"Poderoso caballero es don Dinero" decía nuestro gran Francisco de Quevedo. Y en ningún otro país, y en ninguna otra época, es eso tan cierto como en los actuales Estados Unidos de América.

Cerca de 6.000 millones de dólares se calcula que se han invertido en las presidenciales y las elecciones al Congreso de este año en EEUU. Dinero que procede en su mayor parte de las grandes empresas y poderosos grupos de presión, los famosos "lobbies", que buscan influir así no sólo en el resultado electoral sino en la posterior acción legislativa y de gobierno.

Estamos por desgracia acostumbrados en los países europeos, sobre todo los del Sur, a los escándalos de corrupción política, al clientelismo, a la violación de la confianza que los electores depositamos en quienes nos representan.

Pero, como ha señalado agudamente el analista de origen indio Suketu Metha, en Estados Unidos la corrupción es "tanto más peligrosa por cuanto es legal". Es decir que basta pagar a un político para que redacte las leyes en el sentido que le gustaría a un determinado grupo de presión, como ha ocurrido por ejemplo con la desregulación de la banca, de consecuencias tan nefastas no sólo para los propios estadounidenses sino también para nosotros, los europeos.

Cuando toda una industria paga a un político para que reforme las leyes de protección medioambiental, ello es más peligroso para los ciudadanos que si un político mira para otro lado cuando una empresa concreta viola la legislación en vigor a cambio de recibir un regalo en metálico o en especie.

Abundan en Estados Unidos los casos de políticos que, después de haber influido personalmente en la redacción de unas determinadas leyes que favorecen a un sector de la industria, dejan luego la política y meses más tarde son contratados por aquellos mismos a quienes ayudaron.
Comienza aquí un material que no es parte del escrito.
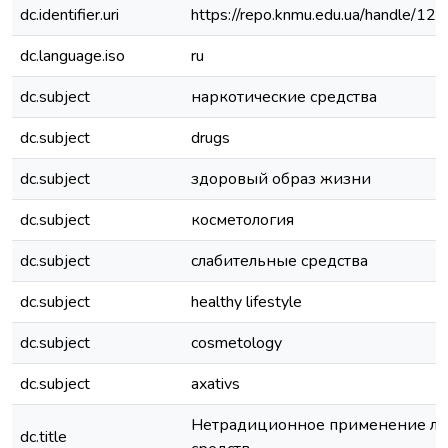
dc.identifier.uri
https://repo.knmu.edu.ua/handle/
dc.language.iso
ru
dc.subject
наркотические средства
dc.subject
drugs
dc.subject
здоровый образ жизни
dc.subject
косметология
dc.subject
слабительные средства
dc.subject
healthy lifestyle
dc.subject
cosmetology
dc.subject
axativs
Нетрадиционное применение ле
dc.title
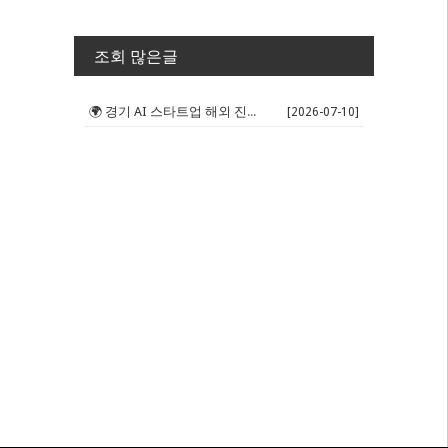
조회 많은글
🌍 경기 AI 스타트업 해외 진출 판...
[2026-07-10]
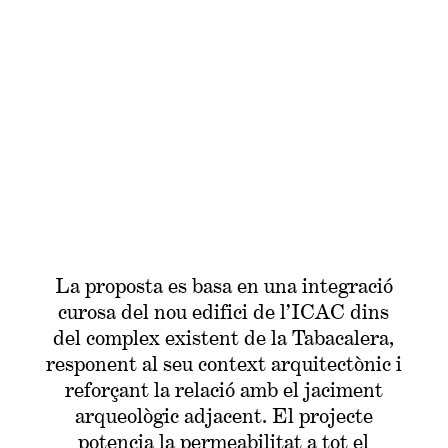
La proposta es basa en una integració
curosa del nou edifici de l’ICAC dins
del complex existent de la Tabacalera,
responent al seu context arquitectònic i
reforçant la relació amb el jaciment
arqueològic adjacent. El projecte
potencia la permeabilitat a tot el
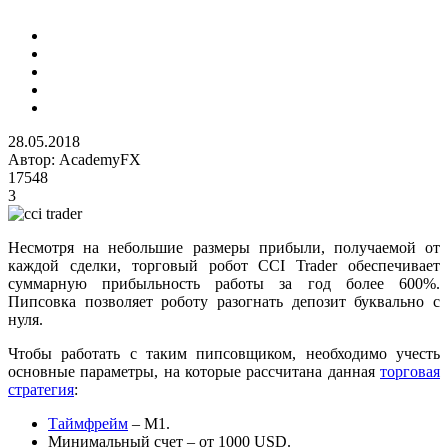
28.05.2018
Автор:
AcademyFX
17548
3
Несмотря на небольшие размеры прибыли, получаемой от
каждой сделки, торговый робот CCI Trader обеспечивает
суммарную прибыльность работы за год более 600%.
Пипсовка позволяет роботу разогнать депозит буквально с
нуля.
Чтобы работать с таким пипсовщиком, необходимо учесть
основные параметры, на которые рассчитана данная
торговая
стратегия
:
Таймфрейм
– M1.
Минимальный счет – от 1000 USD.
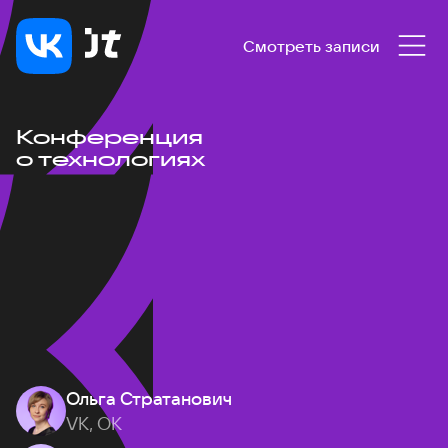
Смотреть записи
Конференция
о технологиях
Ольга Стратанович
VK, ОК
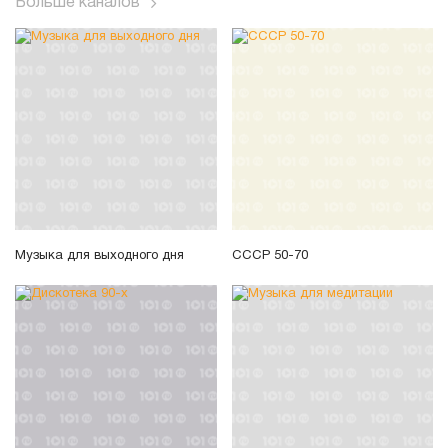
Больше каналов
Музыка для выходного дня
СССР 50-70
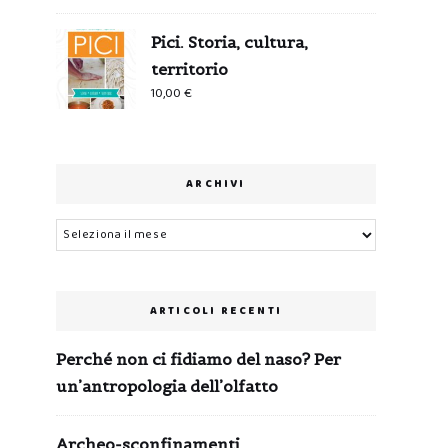
Pici. Storia, cultura,
territorio
10,00
€
ARCHIVI
Archivi
ARTICOLI RECENTI
Perché non ci fidiamo del naso? Per
un’antropologia dell’olfatto
Archeo-sconfinamenti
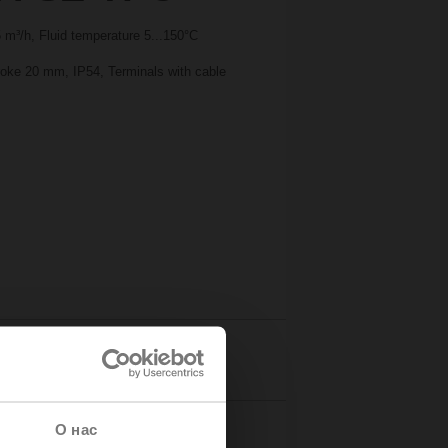
m³/h, Fluid temperature 5...150°C
troke 20 mm, IP54, Terminals with cable
Details
О нас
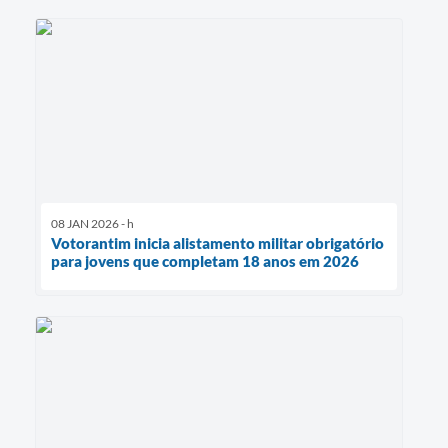
08 JAN 2026 - h
Votorantim inicia alistamento militar obrigatório
para jovens que completam 18 anos em 2026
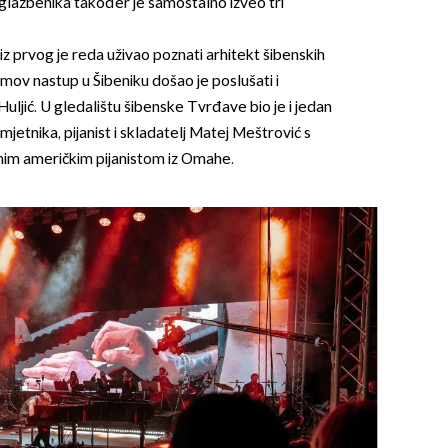
glazbenika također je samostalno izveo tri
 prvog je reda uživao poznati arhitekt šibenskih
mov nastup u Šibeniku došao je poslušati i
Huljić. U gledalištu šibenske Tvrđave bio je i jedan
mjetnika, pijanist i skladatelj Matej Meštrović s
m američkim pijanistom iz Omahe.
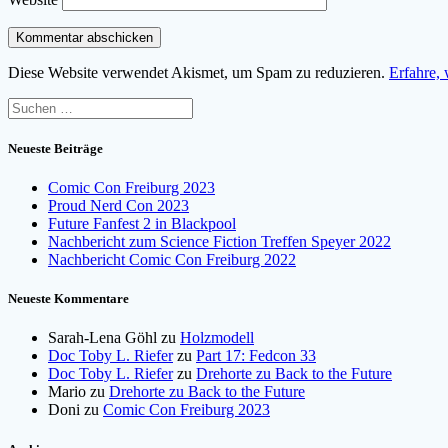
Diese Website verwendet Akismet, um Spam zu reduzieren.
Erfahre,
Suchen
nach:
Neueste Beiträge
Comic Con Freiburg 2023
Proud Nerd Con 2023
Future Fanfest 2 in Blackpool
Nachbericht zum Science Fiction Treffen Speyer 2022
Nachbericht Comic Con Freiburg 2022
Neueste Kommentare
Sarah-Lena Göhl
zu
Holzmodell
Doc Toby L. Riefer
zu
Part 17: Fedcon 33
Doc Toby L. Riefer
zu
Drehorte zu Back to the Future
Mario
zu
Drehorte zu Back to the Future
Doni
zu
Comic Con Freiburg 2023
Otro tanto cabe decir de los "lobbies" que trabajan a favor de un determinado país extranjero. El "sueño americano" con que nos bombardean diariamente también nuestros medios parece consistir a fin de cuentas en que allí todo puede comprarse.

Sólo la acción decidida y constante de esos poderosos grupos de presión tanto sobre la Casa Blanca como sobre el Congreso explican el que, por ejemplo, el presidente Barack Obama haya terminado incumpliendo in toto o al menos en parte muchas de las promesas con las que concurrió a las primeras elecciones y que haya defraudado así a tantos de quienes le votaron ilusionados hace cuatro años.
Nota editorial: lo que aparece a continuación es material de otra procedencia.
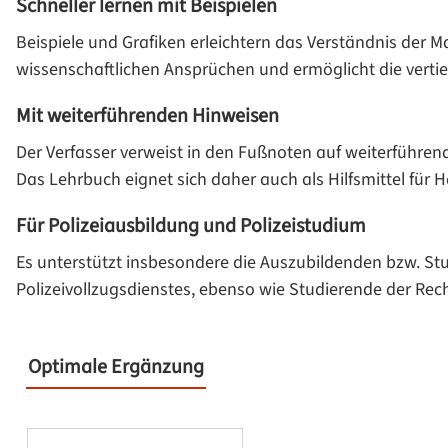
Schneller lernen mit Beispielen
Beispiele und Grafiken erleichtern das Verständnis der Ma
wissenschaftlichen Ansprüchen und ermöglicht die vertie
Mit weiterführenden Hinweisen
Der Verfasser verweist in den Fußnoten auf weiterführen
Das Lehrbuch eignet sich daher auch als Hilfsmittel für
Für Polizeiausbildung und Polizeistudium
Es unterstützt insbesondere die Auszubildenden bzw. S
Polizeivollzugsdienstes, ebenso wie Studierende der Rec
Optimale Ergänzung
Produktgalerie überspringen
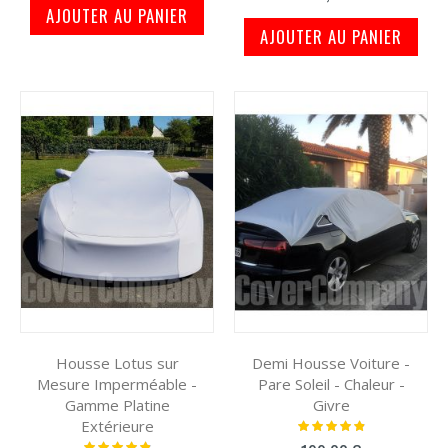
AJOUTER AU PANIER
AJOUTER AU PANIER
Housse Lotus sur
Demi Housse Voiture -
Mesure Imperméable -
Pare Soleil - Chaleur -
Gamme Platine
Givre
Extérieure
Notation:
100%
Notation:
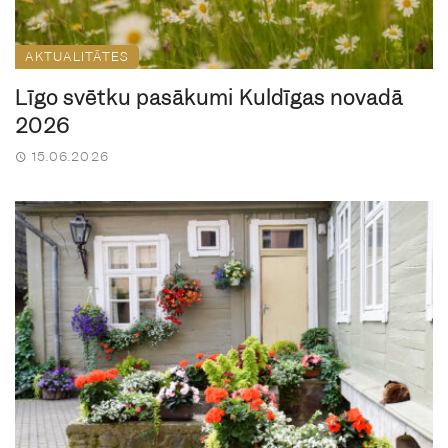
AKTUALITĀTES
Līgo svētku pasākumi Kuldīgas novadā
2026
15.06.2026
No debería pues extrañarnos el que alguien como David Graeber, antropólogo, ex profesor de Yale y actualmente del Goldsmiths College, de Londres, e ideólogo del movimiento Occupy Wall Street, confiese su total impotencia y anuncie que no va a votar en estas elecciones porque Estados Unidos no es una "verdadera democracia" y con el sistema electoral en vigor su voto "no sirve de nada, no cambiaría la suerte del país".

Graeber, y muchos otros, se manifiestan defraudados porque Obama entró en la Casa Blanca con una inspiración de izquierda, parecida a la de las socialdemocracias europeas, pero, con su política de nombramientos de colaboradores, muchos de ellos vinculados a la gran banca o a la industria, en unos casos, y por las presiones constantes a las que se ha visto sometido, en otros, ha ido cada vez virando más a la derecha.

Parafraseando al ex presidente Bill Clinton habría que decir una vez más: "Es el sistema, estúpido".